John’s ministry clearly had a powerful effect on the population, crowds of people from Jerusalem and the surrounding areas came to listen to him and many were baptised. John made religion interesting and exciting. Everyone was talking about him. His message was radical and far removed from the stuffy debates about the fine points of the law that the Scribes and Pharisees engaged in. The religious leaders were not sure how to respond. They liked the fact that religion was becoming a hot topic but they were not sure that they liked John’s message. They were not convinced that Israel needed a change of direction. So when some of the Pharisees and Sadducees came to John for baptism he rebuked them for their complacency and misplaced confidence. He told them that it was not enough to claim to be descendants of Abraham. God, he declared, could raise up children of Abraham from the stones on the ground. What was needed was a change of heart for a new age was about to dawn. It’s was a “times they are a’changing message” and the religious establishment preferred the status quo.
John is in some ways the bridge between the Old and New Testaments. The prophets before him like Elijah, Isaiah, Amos etc. all looked forward to the coming new age of the Messiah. This morning’s Old Testament reading from Isaiah 11 is a lovely example. John’s task was to say, it is not something in the future but it is breaking upon us now, hence the urgency of his message.
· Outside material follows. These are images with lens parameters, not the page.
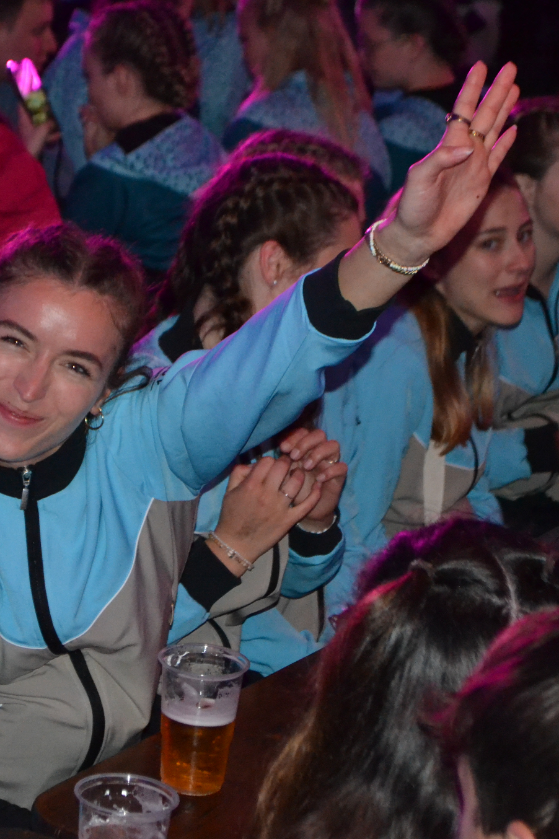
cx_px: 99
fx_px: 2750
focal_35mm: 118
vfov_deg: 17.4
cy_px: 419
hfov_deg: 11.6
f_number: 5.6
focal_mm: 52
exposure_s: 1/60
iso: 3200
Like the people of John’s day it is easy to be complacent and to think that as things are now they always will be. But we are children of the kingdom of God, the kingdom inaugurated by the life, death and resurrection of Jesus. Jesus’ promise of a new heaven and a new earth is not just a hope for the future but a message that informs the way we live now and gives us hope even in the darkest times. This week I read an article by a Catholic priest, John Dear, who recalled hearing Desmond Tutu speak at the National Cathedral in Washington D.C. in 1987 when the world was just waking up to the horrors of apartheid in South Africa. Tutu spoke of an elderly woman he had met in Soweto a few days earlier. She told him that every night she got up at 2am for an hour in order to beg God to bring apartheid to an end. Tutu then said, “I know we will win now because God cannot resist the prayer of that poor woman.” And then he wept. In the article John Dear then recounted an interview he had with Desmond Tutu in Cape Town in 2014. He asked Desmond how he kept going in the face of all the problems still afflicting South Africa and in so many other parts of the world. Desmond replied: “My favourite prophet is Jeremiah…Why? Because he cries a lot. I cry a lot too…..but think how much God cries! We have a God who weeps. God weeps because we don’t get it. We don’t understand that we are all brothers and sisters.” He also said: “In a situation where human life seems dirt cheap, with people being killed as easily as one swats a fly, we must proclaim that people matter and matter enormously. To be neutral in a situation of injustice is to have chosen sides already. It is to support the status quo.”
Advent reminds us that with the coming of Jesus, the kingdom of God has already come so therefore we continue to have hope. In the words of the Apostle Paul in today’s reading, “May the God of hope fill you with all joy and peace in believing, so that you may abound in hope by the power of the Holy Spirit.”